Task item
Please extend the passage below on nitric oxide and disease at the GO junction, carrying on from its final sentence.

Excerpted passage
──────────────────────────────

FUTURE STUDIES ON THE RELEVANCE OF NITRIC OXIDE TO THE VARIOUS DISEASES AT THE GASTRO-OESOPHAGEAL JUNCTION
Further studies to investigate the effect of the diffused NO on the cell biology in the tissue are required to clarify the pathologic relevance of NO to the various histological events occurring at the human GO junction. Accordingly, the characteristic features of NO, for example, the gas is generated abundantly by the unique chemical reaction in the acidic lumen, need to be considered with reference to other examples of pathological circumstances involving NO such as models of inflammation in humans. First, in inflammation, not only NO but other radicals such as superoxides are also generated from inflammatory cells and then the reaction products with NO (for example, peroxynitrite), not NO itself, may be exerting deleterious effects on the tissue[39]. In contrast, the effect of the diffused NO on the tissue at the GO junction should be mainly an NO-mediated process, at least at the early stage, although once the inflammatory process is initiated by the diffused NO other radicals are also formed. Second, since once the NO is diffused from the acidic lumen into the tissue at neutral pH it will be irreversibly metabolized to nitrite and nitrate, it is the very surface of the epithelium that is exposed to the highest concentration of NO, in contrast with examples of inflammation in which the immediate vicinity of inflammatory cells expressing iNOS would be exposed to the highest levels of endogenous NO[39]. Hence, the tight junction of the surface epithelium at the GO junction is likely to be the principal target of the NO arising from the lumen[40,41]. Third, as opposed to the inflammation that occurs only under specific circumstances, the exposure of the human GO junction to localized luminal NO occurs as long as the stomach is healthy and has sufficient acid secretion. In fact, it has been demonstrated that, after the ingestion of nitrate, the luminal NO concentration was maximal at the GO junction in 73% of subjects, although the gas level varied among individuals[19]. Thus, it appears reasonable that the locally generated NO is the cause of inflammation and IM at the cardia, both of which are frequently observed even in healthy subjects as previously mentioned. However, since neoplasia develops only in a small number of people, individual susceptibility to NO toxicity such as from mutations in cancer-related genes (for example p53) may be important in determining its ultimate contribution to carcinogenesis at the GO junction[42].

──────────────────────────────

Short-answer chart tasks
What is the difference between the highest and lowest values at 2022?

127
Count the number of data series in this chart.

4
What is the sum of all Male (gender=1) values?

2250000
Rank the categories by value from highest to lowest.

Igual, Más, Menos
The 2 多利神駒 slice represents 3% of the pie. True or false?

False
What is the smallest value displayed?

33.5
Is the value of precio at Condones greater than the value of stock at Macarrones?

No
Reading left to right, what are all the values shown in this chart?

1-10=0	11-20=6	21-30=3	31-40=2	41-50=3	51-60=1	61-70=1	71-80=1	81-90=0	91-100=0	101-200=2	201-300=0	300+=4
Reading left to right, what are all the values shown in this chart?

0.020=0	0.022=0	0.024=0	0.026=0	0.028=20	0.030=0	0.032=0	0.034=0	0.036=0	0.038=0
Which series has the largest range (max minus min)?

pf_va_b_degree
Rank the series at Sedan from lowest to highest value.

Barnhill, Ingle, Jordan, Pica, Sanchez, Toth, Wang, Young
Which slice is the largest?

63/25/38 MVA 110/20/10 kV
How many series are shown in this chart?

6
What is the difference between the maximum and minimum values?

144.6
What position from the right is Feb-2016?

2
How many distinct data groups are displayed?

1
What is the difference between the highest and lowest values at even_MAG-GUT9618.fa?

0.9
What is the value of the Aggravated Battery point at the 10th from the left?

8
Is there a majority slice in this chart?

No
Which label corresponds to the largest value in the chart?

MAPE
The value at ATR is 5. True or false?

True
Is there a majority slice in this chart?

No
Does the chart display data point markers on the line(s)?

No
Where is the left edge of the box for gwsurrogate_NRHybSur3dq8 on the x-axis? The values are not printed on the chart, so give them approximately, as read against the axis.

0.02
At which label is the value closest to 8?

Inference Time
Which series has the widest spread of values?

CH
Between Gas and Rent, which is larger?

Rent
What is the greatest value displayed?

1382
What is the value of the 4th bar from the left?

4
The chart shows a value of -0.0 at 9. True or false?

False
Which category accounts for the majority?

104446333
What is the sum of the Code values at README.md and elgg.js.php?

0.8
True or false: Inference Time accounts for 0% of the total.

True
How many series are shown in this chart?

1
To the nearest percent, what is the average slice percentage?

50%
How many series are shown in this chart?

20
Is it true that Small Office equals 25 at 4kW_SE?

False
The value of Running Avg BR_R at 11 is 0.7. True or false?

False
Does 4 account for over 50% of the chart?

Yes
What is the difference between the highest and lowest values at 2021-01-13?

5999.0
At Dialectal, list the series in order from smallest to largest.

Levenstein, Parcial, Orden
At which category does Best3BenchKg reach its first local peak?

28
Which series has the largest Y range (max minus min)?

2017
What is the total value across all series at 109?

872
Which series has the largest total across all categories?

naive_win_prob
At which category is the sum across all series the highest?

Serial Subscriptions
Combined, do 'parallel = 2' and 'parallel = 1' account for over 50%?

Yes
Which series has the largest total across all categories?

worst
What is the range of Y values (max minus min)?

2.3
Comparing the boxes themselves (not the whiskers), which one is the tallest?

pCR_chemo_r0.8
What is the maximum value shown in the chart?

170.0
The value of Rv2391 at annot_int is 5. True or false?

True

──────────────────────────────

Exercise response
In conclusion, a cytotoxic concentration of NO is generated luminally at the human GO junction and the gas diffuses into the adjacent tissue. Although gastric acid, pepsin, and bile acid have been intensively investigated as a cause of adenocarcinoma at the GO junction and the distal esophagus, NO and the related nitrosative stress should also be examined.